▶ Texto para leer
────────────────────
El consumo en bares y restaurantes mantiene una evolución positiva en España y confirma la resiliencia del sector en un contexto marcado por el cambio de hábitos y el aumento de precios. Según el 11º Barómetro de Momentos de Consumo elaborado por Aecoc Shopperview y la consultora 40dB, en colaboración con Frit Ravich, Juver y Too Good To Go, el 66% de los consumidores sale a establecimientos de restauración con la misma o mayor frecuencia que hace un año.
La tendencia es especialmente relevante entre los consumidores más jóvenes, ya que el porcentaje alcanza el 76% en la Generación Z y Millennial. Además, el 47% afirma que continúa saliendo a bares y restaurantes como forma de desconexión y ocio cotidiano, pese al incremento de precios.
Cambios en horarios y nuevas ocasiones de consumo
El estudio identifica una transformación en los momentos de consumo. El 50% de los encuestados asegura haber reducido las salidas ligadas al ocio nocturno y trasladado el consumo a franjas diurnas, mientras que el 48% sale más a comer al mediodía que a cenar. Además, el 30% adelanta los horarios de comida o cena cuando acude a locales de restauración.
Este cambio impulsa también nuevas ocasiones de consumo vinculadas al ocio diurno. El 70% sale de aperitivo los fines de semana y el 58% participa en actividades de tardeo. En paralelo, el desayuno fuera del hogar gana peso entre la población trabajadora, ya que el 83% desayuna en bares o cafeterías durante alguno de sus días laborables.
La búsqueda de comodidad y ahorro de tiempo también condiciona las decisiones de alimentación. El 72% recurre a platos preparados, el 66% prioriza opciones poco procesadas y el 63% valora alternativas que reduzcan la carga mental de decidir qué cocinar.
El delivery y la experiencia ganan protagonismo
El informe refleja además el crecimiento sostenido del delivery. El 57% de los consumidores pide comida a domicilio de forma ocasional y el 28% lo hace al menos una vez por semana. La cena concentra el mayor volumen de pedidos, con un 62%, aunque la mitad de los usuarios también utiliza este servicio en el almuerzo.
────────────────────
▶ Entradas del conjunto de datos
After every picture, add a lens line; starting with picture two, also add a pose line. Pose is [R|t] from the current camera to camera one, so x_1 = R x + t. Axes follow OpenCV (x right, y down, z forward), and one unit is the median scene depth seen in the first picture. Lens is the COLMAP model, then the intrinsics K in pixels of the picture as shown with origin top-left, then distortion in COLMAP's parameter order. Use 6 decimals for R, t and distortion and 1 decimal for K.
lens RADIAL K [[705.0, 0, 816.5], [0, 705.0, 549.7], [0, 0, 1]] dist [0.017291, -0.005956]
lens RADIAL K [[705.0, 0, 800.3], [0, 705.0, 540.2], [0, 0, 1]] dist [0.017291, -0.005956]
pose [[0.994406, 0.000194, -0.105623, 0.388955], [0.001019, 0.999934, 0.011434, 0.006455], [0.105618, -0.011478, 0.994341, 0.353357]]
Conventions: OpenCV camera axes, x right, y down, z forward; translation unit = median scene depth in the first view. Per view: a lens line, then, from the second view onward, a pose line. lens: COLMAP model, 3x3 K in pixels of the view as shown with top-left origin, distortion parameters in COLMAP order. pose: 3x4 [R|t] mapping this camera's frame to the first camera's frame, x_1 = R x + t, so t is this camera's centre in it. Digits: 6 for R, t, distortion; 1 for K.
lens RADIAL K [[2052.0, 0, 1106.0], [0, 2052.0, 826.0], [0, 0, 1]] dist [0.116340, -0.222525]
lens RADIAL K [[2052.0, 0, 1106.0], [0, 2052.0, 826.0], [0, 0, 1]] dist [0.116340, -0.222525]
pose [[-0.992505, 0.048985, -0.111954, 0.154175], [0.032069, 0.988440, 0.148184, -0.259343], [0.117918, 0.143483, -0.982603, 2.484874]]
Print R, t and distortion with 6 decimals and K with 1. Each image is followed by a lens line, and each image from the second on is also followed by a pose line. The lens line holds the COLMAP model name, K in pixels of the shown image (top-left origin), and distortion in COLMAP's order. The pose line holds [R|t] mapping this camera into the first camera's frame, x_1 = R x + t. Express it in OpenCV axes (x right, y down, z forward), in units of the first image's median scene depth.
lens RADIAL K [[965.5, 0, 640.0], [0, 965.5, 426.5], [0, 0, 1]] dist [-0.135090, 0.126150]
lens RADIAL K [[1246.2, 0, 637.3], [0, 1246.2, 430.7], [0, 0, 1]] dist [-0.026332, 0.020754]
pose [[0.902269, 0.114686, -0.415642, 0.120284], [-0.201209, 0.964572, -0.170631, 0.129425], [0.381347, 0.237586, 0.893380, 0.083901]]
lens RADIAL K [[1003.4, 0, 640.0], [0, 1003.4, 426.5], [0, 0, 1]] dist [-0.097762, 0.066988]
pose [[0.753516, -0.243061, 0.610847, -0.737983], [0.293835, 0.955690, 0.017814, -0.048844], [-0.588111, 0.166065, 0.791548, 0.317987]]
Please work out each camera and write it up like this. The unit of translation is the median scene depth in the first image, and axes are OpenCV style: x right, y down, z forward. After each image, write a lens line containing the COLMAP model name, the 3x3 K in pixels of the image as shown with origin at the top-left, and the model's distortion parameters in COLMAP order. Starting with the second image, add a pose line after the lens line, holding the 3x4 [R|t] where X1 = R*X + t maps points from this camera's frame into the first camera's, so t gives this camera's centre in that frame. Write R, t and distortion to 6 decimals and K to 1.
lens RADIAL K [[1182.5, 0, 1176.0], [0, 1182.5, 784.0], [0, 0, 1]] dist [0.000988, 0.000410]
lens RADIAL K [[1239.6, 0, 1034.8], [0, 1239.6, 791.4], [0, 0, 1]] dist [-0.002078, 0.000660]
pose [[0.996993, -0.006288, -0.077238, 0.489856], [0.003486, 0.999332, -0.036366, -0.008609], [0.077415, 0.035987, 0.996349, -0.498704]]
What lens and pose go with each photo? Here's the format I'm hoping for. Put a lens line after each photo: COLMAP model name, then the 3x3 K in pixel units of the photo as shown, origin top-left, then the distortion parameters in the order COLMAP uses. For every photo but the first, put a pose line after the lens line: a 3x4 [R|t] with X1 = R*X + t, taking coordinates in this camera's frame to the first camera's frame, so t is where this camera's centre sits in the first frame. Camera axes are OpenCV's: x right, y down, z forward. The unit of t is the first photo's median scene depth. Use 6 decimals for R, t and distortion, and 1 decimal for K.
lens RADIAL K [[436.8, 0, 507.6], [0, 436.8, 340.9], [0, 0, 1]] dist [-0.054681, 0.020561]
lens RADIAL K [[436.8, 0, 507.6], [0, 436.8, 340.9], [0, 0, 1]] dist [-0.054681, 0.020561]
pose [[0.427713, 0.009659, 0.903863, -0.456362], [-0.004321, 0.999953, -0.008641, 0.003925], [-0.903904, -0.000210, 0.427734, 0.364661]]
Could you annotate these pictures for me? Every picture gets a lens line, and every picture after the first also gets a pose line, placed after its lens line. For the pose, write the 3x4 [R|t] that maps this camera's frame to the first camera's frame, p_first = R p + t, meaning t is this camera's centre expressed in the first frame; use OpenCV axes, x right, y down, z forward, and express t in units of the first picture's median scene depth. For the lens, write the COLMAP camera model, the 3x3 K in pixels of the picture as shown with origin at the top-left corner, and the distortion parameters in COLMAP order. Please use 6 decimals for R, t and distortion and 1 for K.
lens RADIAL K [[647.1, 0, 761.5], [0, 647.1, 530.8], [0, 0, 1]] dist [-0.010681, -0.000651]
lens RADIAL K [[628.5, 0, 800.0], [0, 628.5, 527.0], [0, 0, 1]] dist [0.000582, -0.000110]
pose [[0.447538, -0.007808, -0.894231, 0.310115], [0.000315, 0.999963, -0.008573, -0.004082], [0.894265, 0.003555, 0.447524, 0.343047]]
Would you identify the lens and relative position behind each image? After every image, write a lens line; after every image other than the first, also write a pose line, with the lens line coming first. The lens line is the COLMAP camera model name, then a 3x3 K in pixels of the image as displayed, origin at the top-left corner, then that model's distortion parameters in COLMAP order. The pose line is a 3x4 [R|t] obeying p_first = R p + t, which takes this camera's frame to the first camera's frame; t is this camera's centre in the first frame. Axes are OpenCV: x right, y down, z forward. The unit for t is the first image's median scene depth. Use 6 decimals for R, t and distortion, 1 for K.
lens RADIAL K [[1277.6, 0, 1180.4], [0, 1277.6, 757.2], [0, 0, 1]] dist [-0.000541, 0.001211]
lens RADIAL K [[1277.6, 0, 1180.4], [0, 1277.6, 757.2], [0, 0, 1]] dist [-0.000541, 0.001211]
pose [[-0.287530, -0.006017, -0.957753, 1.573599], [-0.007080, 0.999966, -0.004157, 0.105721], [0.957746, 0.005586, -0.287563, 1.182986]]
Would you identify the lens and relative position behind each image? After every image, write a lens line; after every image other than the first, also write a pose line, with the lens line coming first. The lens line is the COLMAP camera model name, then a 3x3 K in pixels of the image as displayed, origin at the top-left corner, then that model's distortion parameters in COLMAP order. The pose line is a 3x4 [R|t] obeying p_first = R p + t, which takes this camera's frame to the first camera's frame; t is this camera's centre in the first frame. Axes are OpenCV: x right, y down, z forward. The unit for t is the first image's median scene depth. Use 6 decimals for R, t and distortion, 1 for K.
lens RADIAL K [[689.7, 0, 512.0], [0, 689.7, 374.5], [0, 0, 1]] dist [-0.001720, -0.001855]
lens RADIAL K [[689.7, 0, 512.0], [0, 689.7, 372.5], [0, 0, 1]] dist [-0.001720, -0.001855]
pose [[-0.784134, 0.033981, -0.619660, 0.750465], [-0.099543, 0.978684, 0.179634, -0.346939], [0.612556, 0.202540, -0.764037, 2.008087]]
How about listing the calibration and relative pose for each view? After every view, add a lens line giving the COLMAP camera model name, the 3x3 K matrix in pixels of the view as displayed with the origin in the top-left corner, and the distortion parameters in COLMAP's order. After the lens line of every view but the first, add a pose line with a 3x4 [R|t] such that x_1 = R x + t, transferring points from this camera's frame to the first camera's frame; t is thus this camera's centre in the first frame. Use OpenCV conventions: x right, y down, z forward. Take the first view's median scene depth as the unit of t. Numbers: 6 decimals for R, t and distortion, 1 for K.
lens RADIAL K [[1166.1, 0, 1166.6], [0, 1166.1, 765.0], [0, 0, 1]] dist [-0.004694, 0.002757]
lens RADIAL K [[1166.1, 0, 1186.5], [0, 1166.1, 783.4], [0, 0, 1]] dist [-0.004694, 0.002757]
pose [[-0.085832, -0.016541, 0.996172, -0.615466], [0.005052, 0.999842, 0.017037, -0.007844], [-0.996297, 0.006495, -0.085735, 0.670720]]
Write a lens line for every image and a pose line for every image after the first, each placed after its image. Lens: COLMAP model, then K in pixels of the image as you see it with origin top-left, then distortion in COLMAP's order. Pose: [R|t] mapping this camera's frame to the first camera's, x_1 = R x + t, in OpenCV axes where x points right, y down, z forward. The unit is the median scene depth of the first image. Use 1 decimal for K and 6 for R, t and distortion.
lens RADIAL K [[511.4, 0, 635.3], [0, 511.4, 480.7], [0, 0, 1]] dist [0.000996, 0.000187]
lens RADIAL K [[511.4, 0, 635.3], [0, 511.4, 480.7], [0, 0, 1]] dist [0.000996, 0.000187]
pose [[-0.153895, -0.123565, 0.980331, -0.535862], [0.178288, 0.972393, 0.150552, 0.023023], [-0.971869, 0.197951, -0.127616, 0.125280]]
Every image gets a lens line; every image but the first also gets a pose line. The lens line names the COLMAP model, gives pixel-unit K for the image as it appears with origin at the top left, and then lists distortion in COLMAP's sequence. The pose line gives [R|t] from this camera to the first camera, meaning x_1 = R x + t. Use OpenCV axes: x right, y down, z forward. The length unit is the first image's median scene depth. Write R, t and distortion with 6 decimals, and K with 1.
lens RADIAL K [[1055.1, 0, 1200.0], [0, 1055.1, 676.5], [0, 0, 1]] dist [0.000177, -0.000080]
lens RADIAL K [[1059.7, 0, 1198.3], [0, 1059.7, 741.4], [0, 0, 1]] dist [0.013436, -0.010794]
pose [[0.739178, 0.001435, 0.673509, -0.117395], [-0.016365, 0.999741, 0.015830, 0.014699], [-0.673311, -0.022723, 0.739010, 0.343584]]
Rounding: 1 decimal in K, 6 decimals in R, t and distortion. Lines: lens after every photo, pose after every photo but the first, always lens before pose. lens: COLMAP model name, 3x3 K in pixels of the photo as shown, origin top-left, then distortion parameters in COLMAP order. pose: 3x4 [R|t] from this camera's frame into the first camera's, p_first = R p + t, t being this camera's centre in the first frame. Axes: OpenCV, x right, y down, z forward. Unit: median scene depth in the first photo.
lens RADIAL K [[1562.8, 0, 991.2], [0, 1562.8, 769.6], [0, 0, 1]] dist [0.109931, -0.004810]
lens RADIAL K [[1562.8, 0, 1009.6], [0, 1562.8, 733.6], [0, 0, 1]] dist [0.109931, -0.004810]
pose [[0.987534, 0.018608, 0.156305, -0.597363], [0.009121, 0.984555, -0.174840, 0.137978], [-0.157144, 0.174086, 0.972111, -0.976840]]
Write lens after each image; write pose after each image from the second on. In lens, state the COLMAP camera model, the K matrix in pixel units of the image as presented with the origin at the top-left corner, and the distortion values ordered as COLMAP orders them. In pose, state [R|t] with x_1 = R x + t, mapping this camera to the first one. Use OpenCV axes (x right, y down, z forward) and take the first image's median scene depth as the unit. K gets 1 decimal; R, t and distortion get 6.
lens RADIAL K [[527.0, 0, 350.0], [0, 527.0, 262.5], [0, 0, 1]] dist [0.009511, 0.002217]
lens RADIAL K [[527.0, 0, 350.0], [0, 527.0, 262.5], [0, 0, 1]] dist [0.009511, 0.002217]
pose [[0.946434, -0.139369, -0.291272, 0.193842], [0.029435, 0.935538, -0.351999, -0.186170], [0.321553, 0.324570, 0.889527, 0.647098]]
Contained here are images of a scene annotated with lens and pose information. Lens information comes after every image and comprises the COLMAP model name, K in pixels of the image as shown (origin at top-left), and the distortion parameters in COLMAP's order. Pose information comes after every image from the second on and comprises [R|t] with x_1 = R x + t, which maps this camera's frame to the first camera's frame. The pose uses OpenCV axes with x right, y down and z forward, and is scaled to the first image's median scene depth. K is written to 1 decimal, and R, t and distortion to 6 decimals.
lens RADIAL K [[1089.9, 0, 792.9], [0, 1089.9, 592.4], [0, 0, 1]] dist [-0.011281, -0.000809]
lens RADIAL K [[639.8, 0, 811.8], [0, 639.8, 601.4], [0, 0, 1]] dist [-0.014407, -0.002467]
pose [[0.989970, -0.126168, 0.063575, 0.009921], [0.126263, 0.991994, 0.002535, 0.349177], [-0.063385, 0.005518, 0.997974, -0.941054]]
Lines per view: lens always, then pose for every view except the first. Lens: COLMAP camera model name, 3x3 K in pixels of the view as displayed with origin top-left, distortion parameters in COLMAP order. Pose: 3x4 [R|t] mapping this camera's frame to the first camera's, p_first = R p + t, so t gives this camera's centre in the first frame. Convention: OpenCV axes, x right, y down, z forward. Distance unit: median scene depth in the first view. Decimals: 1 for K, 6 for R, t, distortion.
────────────────────
▶ Tareas y ejercicios
a - Enumere todas las empresas y entidades que el texto sobre el consumo en bares y restaurantes nombra como autoras o colaboradoras del barómetro.
b - Transcriba sin cambios el fragmento del texto sobre el consumo en bares y restaurantes que va desde "Cambios en horarios" hasta "locales de restauración.".
c - Conteste brevemente estas preguntas sobre el texto acerca del consumo en bares y restaurantes:
(i) ¿Qué porcentaje de la Generación Z y Millennial sale a establecimientos de restauración con la misma o mayor frecuencia que hace un año?
(ii) ¿Qué porcentaje de la población trabajadora desayuna en bares o cafeterías durante alguno de sus días laborables?
(iii) ¿Qué porcentaje de los consumidores pide comida a domicilio al menos una vez por semana?

▶ Resultados del ejercicio
a - Aecoc Shopperview, 40dB, Frit Ravich, Juver y Too Good To Go.

b -
Cambios en horarios y nuevas ocasiones de consumo
El estudio identifica una transformación en los momentos de consumo. El 50% de los encuestados asegura haber reducido las salidas ligadas al ocio nocturno y trasladado el consumo a franjas diurnas, mientras que el 48% sale más a comer al mediodía que a cenar. Además, el 30% adelanta los horarios de comida o cena cuando acude a locales de restauración.

c -
(i) El 76%.
(ii) El 83%.
(iii) El 28%.